While it was no surprise to see Beyond Meat slip lower when the rest of the market did in early trading, it is surprising that it hasn’t rallied back with the market.
There's a reason for the stock to be mixed, too. Beyond Meat missed on earnings and revenue expectations, with the latter growing just 3.5% year over year. That’s not exactly indicative of strong growth.
Let’s see if some technical analysis can lend a hand.
Trading Beyond Meat
Late last week, Beyond Meat made a notable bearish development. Highlighted on the chart with a purple arrow, you’ll notice that the stock was rejected by 21-day moving average for the second day in a row, put in a bearish engulfing candle vs. the previous day, broke key support near $163 and closed at the lows of the day.
Worse, this action came on a Friday, giving investors a weekly-down rotation.
Any one of these observations on their own may leave bulls making an argument to stick with the stock. Once combined though, it made it hard to like this name in the short term.
For now, Beyond Meat stock is pinballing between the 100-day and the 200-day moving averages.

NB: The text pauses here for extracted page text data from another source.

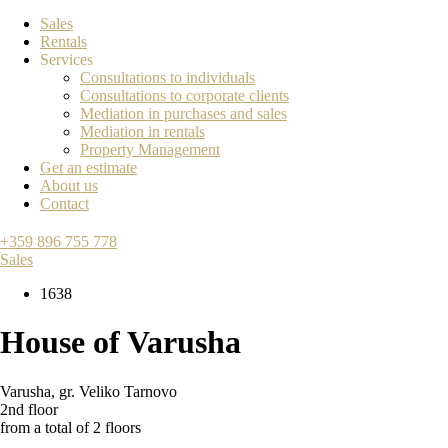
Sales
Rentals
Services
Consultations to individuals
Consultations to corporate clients
Mediation in purchases and sales
Mediation in rentals
Property Management
Get an estimate
About us
Contact
+359 896 755 778
Sales
1638
House of Varusha
Varusha
,
gr. Veliko Tarnovo
2nd floor
from a total of 2 floors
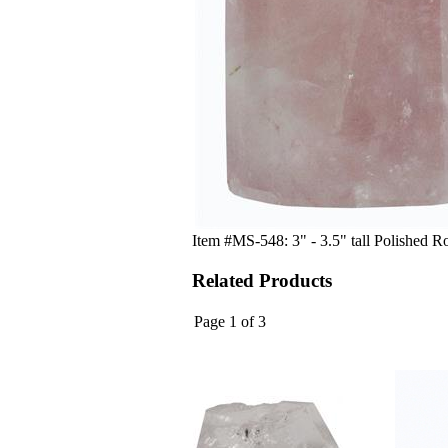
Item #MS-548: 3" - 3.5" tall Polished R
Related Products
Page 1 of 3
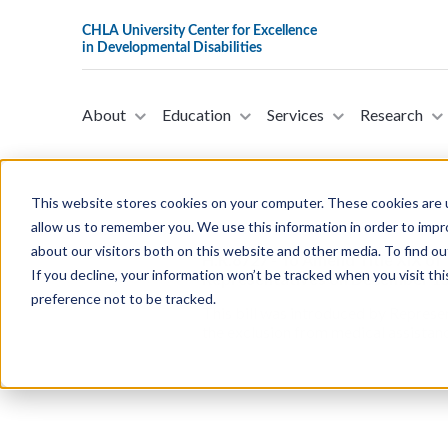
About
Education
Services
Research
This website stores cookies on your computer. These cookies are u
allow us to remember you. We use this information in order to imp
about our visitors both on this website and other media. To find ou
H.R.6727 - To Amend Title XIX of 
If you decline, your information won’t be tracked when you visit th
Representatives on December 15
preference not to be tracked.
This bill was introduced by Represe
the exclusion from medical assistanc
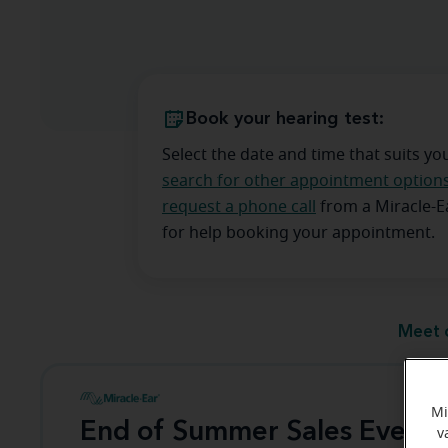
Book your hearing test:
Select the date and time that suits yo
search for other appointment option
request a phone call
from a Miracle-
for help booking your appointment.
Meet 
Mi
End of Summer Sales Event
v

Look to see which one breaks first. Momentarily it was the former, but prior support at $163 acted as resistance and rejected the stock on Friday.
Above $163 and Beyond Meat could really find some momentum.
Specifically, it would have me looking at $175, then the 161.8% extension near $188. That’s followed by $200, then a push toward the high.
On the downside, the 200-day moving average continues to act as support. Should it fail, it may put the $135 level on deck, along with the 50-week moving average.
A break of this area puts the key $120 zone in play. That’s followed by $114, then $100 - although the latter would represent a pretty big haircut from the highs.
Let’s not get too far over our skis. Instead, watch for a break off the 200-day moving average on the downside and a break of the 100-day on the upside. Then follow the levels from there.